### Study text:
*** Begin section ***

Clean Code. Part 3

We finish reading Robert Martin’s book “Clean Code”. In the previous parts we discussed names, functions, comments and formatting, data structures and error handling.

Chapter 9. Unit Tests

TL;DR:

  • tests are as important as production code;
  • tests must be transparent and understandable.

The three laws of TDD:

  • you can write production code after a failure test has been written for that code;
  • the amount of code for that test should not be more than necessary to make the test fail;
  • the amount of production code should not be more than necessary for the test to pass.

In essence, the development cycle boils down to first writing a test that uses the necessary functions and methods, and then writing the functions and methods themselves.

Tests should be transparent, understandable, and automated. A test is transparent and understandable if you can tell from its code what result is expected from a function. One test should test one thing at a time.

// Instead of:
const result = testedFunction()

it('should be okay', () => {
  expect(typeof result).toEqual('number')
  expect(result / Math.abs(result)).toEqual(1)
  expect(isFinite(result)).toEqual(true)
})

// Try:
const result = testedFunction()

it('should return number', () => {
  expect(typeof result).toEqual('number')
})

*** End section ***

Stored data:

*** Begin section ***

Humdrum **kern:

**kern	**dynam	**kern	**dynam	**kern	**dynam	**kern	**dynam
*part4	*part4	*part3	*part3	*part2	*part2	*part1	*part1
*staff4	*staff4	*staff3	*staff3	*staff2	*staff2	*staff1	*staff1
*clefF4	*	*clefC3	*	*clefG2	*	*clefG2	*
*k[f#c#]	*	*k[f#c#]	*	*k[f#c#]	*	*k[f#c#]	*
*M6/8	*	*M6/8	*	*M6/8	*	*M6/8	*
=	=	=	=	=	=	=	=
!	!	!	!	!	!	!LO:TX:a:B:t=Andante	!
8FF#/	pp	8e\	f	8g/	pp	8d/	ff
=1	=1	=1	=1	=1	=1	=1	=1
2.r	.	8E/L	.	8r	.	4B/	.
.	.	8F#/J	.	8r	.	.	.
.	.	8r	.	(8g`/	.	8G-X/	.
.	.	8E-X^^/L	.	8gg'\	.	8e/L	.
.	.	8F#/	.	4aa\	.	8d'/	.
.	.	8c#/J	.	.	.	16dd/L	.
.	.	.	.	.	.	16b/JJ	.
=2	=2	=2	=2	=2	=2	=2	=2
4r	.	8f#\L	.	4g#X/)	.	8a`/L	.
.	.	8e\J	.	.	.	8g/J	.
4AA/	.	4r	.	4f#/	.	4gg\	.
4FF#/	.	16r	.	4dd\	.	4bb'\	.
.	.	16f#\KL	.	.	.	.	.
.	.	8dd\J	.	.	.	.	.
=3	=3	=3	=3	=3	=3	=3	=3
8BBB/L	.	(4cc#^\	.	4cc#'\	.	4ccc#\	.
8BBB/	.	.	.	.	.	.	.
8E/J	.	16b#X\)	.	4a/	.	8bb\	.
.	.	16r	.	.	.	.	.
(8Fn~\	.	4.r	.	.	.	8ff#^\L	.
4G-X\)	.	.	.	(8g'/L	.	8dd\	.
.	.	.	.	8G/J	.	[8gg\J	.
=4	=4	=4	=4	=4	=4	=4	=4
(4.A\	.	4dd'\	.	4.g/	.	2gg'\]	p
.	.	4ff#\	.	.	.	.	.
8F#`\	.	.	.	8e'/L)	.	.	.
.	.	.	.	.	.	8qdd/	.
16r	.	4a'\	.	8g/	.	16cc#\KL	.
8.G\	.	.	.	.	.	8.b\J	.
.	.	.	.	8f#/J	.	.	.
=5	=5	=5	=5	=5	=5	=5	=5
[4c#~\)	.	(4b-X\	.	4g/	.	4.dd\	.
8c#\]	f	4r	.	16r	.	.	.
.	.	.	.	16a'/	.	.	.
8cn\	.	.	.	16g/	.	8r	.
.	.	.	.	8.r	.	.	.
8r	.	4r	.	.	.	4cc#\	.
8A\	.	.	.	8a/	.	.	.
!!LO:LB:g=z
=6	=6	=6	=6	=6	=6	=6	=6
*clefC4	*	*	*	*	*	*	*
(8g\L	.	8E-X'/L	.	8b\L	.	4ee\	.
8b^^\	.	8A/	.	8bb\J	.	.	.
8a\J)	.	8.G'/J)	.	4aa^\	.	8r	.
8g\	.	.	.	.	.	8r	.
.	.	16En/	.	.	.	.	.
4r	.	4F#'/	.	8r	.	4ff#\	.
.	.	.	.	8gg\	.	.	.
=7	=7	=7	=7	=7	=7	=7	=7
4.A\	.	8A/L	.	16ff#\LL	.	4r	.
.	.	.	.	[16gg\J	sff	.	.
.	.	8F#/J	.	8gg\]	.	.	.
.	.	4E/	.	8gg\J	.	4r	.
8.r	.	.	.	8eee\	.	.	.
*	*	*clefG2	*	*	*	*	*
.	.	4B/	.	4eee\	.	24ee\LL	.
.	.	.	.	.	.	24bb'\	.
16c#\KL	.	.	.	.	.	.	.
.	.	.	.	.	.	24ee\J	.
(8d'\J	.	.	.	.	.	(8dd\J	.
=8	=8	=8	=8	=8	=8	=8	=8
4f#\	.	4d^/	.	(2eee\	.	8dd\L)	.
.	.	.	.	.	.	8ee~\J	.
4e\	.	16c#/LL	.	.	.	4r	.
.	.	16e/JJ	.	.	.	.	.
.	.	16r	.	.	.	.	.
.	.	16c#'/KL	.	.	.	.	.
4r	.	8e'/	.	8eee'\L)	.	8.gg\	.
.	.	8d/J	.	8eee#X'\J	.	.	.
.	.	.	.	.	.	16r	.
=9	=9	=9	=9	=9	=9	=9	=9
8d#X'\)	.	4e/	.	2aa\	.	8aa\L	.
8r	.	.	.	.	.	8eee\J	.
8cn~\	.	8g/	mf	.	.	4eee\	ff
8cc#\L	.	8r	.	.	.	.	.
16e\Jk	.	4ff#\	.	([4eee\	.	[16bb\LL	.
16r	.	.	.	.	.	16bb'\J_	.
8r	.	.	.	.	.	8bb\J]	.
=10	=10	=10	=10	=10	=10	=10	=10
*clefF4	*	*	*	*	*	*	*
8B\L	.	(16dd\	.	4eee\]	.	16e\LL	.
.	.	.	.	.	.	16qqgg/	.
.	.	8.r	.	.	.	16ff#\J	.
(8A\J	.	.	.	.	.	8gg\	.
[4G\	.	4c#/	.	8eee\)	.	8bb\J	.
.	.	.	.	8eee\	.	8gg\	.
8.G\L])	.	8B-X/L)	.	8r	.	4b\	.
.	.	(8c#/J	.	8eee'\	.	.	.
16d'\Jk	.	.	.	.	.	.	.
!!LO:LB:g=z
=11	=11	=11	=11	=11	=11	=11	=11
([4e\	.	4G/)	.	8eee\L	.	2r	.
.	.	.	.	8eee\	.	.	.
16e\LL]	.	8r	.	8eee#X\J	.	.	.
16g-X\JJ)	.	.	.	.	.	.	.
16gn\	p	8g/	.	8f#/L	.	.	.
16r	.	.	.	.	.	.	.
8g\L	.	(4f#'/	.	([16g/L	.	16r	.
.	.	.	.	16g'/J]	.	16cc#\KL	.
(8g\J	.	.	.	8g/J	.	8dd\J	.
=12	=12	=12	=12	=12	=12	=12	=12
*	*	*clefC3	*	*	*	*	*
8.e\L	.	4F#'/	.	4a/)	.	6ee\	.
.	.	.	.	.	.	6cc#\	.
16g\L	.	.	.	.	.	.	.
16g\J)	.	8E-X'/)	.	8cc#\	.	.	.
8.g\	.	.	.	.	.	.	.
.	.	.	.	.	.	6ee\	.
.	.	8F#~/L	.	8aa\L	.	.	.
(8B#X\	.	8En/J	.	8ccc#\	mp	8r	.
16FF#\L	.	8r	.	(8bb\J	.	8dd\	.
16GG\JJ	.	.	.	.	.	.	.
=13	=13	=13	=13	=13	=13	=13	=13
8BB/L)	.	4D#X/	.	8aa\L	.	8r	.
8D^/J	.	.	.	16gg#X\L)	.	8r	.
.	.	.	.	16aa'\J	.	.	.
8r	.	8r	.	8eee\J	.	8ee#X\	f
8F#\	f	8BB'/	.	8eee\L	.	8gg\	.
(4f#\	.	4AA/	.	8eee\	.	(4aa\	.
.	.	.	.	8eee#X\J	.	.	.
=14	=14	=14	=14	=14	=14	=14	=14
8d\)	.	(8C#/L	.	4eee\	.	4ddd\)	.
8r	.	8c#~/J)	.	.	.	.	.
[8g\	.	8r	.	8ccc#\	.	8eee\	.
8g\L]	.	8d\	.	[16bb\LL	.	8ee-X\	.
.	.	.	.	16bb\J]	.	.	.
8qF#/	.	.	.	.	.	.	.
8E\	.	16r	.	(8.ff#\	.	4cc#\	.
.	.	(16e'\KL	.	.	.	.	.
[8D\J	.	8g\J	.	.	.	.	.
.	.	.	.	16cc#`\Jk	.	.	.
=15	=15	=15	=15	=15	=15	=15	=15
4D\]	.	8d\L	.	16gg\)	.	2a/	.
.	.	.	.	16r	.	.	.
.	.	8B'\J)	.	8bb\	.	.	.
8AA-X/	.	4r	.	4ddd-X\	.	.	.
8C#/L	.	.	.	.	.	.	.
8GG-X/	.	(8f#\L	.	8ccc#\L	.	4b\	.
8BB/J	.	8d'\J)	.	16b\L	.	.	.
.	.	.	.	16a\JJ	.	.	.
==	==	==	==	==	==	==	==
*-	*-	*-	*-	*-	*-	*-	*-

*** End section ***

### Problems to work on:
A. Copy the part of the clean code text starting with "Clean Code. Part" and going on through "transparent and understandable.".
B. Write what comes next in the clean code text, picking up after its last line.
The records were taken from a separate source.

### Task results:
A.
Clean Code. Part 3

We finish reading Robert Martin’s book “Clean Code”. In the previous parts we discussed names, functions, comments and formatting, data structures and error handling.

Chapter 9. Unit Tests

TL;DR:

  • tests are as important as production code;
  • tests must be transparent and understandable.

B.
it('should return a positive number', () => {
  expect(result / Math.abs(result)).toEqual(1)
})

it('should return a finite number', () => {
  expect(isFinite(result)).toEqual(true)
})

Tests must be fast, independent of each other, reusable, and must return a boolean value.

Chapter 10. Classes

TL;DR:

  • classes should be compact;
  • the class name should describe its functionality;
  • low coupling is good.

Classes should be compact. A compact class doesn’t contain more than 10 public methods and shouldn’t take on too many responsibilities.

The name of the class should fully represent what duties it performs. The name, on the other hand, helps define the duties of the class. Words like Processor, Manager, Super hint that the class is too big and can be broken up. Ideally, when a class can be described in 25 words without using “but”, “if”, “or”.

A set of classes should give a complete picture of the application, they should complement each other.

Classes should be designed with future development in mind. Making changes should not be too difficult. To achieve this, it is necessary to reduce the relatedness of classes and modules.

Chapters 11–12. Systems and Design

TL;DR:

  • separate the startup logic from the runtime logic;
  • define areas of responsibility in the architecture phase;
  • the design of the software system should be simple.

Software systems should separate startup logic from runtime logic. Often, lazy initialization is used:

const getService = () => {
  if (!service) service = new SomeService()
  return service
}

This approach has its merits, but every such entry is a hardcoded dependency. The problem is that such dependencies are difficult to test. A variant to solve the problem is dependency injection.

The optimal system architecture consists of bounded areas of responsibility that are loosely coupled.

The design (in terms of software system design) should be transparent and simple. A simple design:

  • passes all tests;
  • contains no duplication;
  • reflects what the programmer wanted to do;
  • contains the minimum-necessary number of classes and components.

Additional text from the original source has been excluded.